The fourth orientation has to do with conquering public arenas, linking up with politics. Without politics, action is sterile...or at least limited. It is a question of constructing a correlation of forces that allows decisions to be made. This is the condition for the establishment of a true democracy that, while including the electoral dimension, is not limited to it but covers the whole public arena, including its economic aspects. This presupposes a political culture and a learning experience that social movements have not always bothered to obtain and that must confront a real devaluation of politics. It is probable that in the future the new correlation of forces will be built by a plurality of political organizations acting in harmony.

The fifth orientation is related to convergences. Globalizing resistances and struggles is an immediate objective. It is not something abstract and artificial, but rather very concrete. The great multiplicity of movements and their fragmentation could be an obstacle, depending on the extent of the atomization, but could become a strength if instead of simply joining together, juxtaposing, they enter into a functional convergence as happened in Seattle, Washington, Bangkok, Prague, Nice and Davos. The year 2000 has been one of convergences that the coming years will serve to consolidate. Meanwhile, it will be necessary to provide these convergences with the means to operate, in terms of both analysis to perceive the challenges, objectives and methods for producing a world seen by its peoples and intercommunication through the progressive construction of an inventory of social movements and their networks. This is one of the tasks that the World Forum of Alternatives is proposing to carry out.

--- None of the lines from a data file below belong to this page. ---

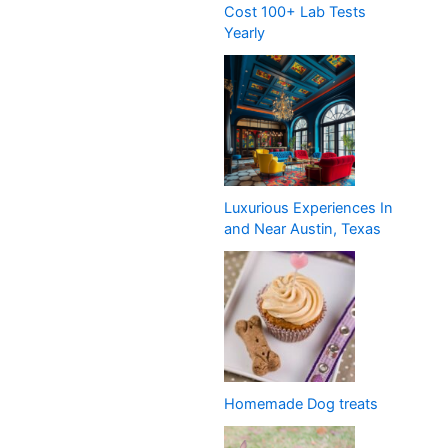
Cost 100+ Lab Tests
Yearly
Luxurious Experiences In
and Near Austin, Texas
Homemade Dog treats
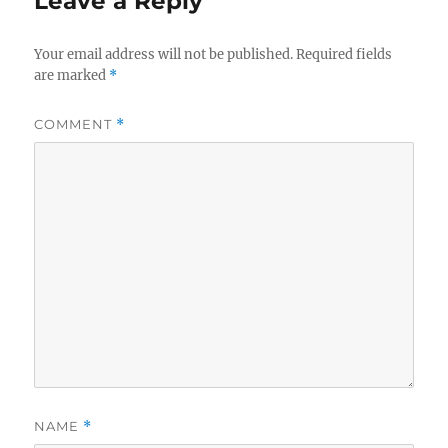
Leave a Reply
Your email address will not be published.
Required fields
are marked
*
COMMENT
*
NAME
*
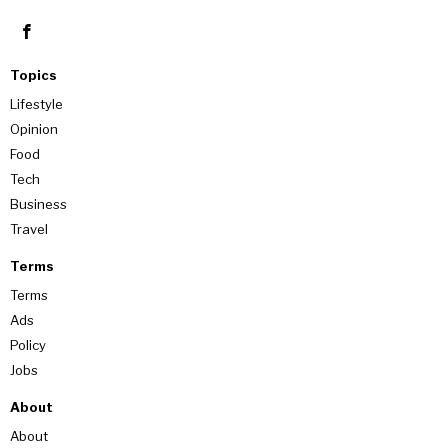
Topics
Lifestyle
Opinion
Food
Tech
Business
Travel
Terms
Terms
Ads
Policy
Jobs
About
About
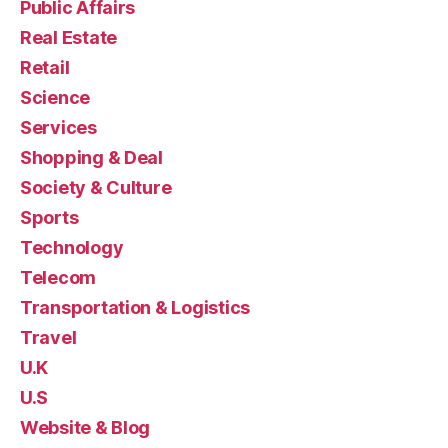
Public Affairs
Real Estate
Retail
Science
Services
Shopping & Deal
Society & Culture
Sports
Technology
Telecom
Transportation & Logistics
Travel
U.K
U.S
Website & Blog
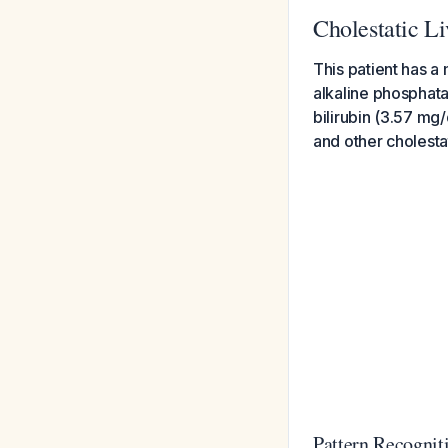
Cholestatic Li
This patient has a
alkaline phosphat
bilirubin (3.57 mg/
and other cholesta
Pattern Recognit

Saving the pessimism for better times

The affirmation of civil society depends first and foremost on its definition, from below. This grassroots conception of civil society can only be globalized to the extent to which it exists locally, as convergences presuppose a prior existence. There are numerous concrete models of actions on the local and international levels and they can only be defined by committed actors in various fields: in the organization of social relations, in communications, in culture and in the environment. A new situation has been created in Porto Alegre: a common conviction, a new culture capable of questioning the "only way of thinking," and it represents a new hope. As Eduardo Galeano put it here in Porto Alegre, "Let’s save the pessimism for better times."